----- Task input -----

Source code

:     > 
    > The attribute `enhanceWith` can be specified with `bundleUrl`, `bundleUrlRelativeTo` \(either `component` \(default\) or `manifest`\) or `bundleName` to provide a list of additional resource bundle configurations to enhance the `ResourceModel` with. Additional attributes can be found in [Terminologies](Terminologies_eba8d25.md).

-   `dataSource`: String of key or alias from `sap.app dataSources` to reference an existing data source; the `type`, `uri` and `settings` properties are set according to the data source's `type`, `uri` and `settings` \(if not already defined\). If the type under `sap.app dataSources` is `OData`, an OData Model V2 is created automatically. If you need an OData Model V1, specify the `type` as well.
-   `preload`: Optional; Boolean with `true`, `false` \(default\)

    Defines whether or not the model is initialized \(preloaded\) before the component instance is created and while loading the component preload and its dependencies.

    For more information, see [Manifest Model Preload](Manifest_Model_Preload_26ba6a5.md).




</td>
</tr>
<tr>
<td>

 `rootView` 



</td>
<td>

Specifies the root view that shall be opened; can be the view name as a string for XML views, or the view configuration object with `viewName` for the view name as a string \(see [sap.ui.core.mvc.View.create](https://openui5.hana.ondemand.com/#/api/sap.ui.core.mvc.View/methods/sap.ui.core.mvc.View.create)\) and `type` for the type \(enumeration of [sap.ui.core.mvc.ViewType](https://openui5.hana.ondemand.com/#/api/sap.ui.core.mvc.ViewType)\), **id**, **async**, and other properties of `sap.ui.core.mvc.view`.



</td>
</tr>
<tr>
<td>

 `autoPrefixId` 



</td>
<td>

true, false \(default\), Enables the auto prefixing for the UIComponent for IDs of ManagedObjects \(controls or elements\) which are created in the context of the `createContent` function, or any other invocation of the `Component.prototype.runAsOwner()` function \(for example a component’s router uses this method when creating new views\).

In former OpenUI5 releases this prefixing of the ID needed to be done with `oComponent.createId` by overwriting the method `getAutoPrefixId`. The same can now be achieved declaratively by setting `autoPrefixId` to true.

-----

**Your objective**
Figure out how many lines of the data hold "prefixing", and answer with the number only.

**Solved exercise**
2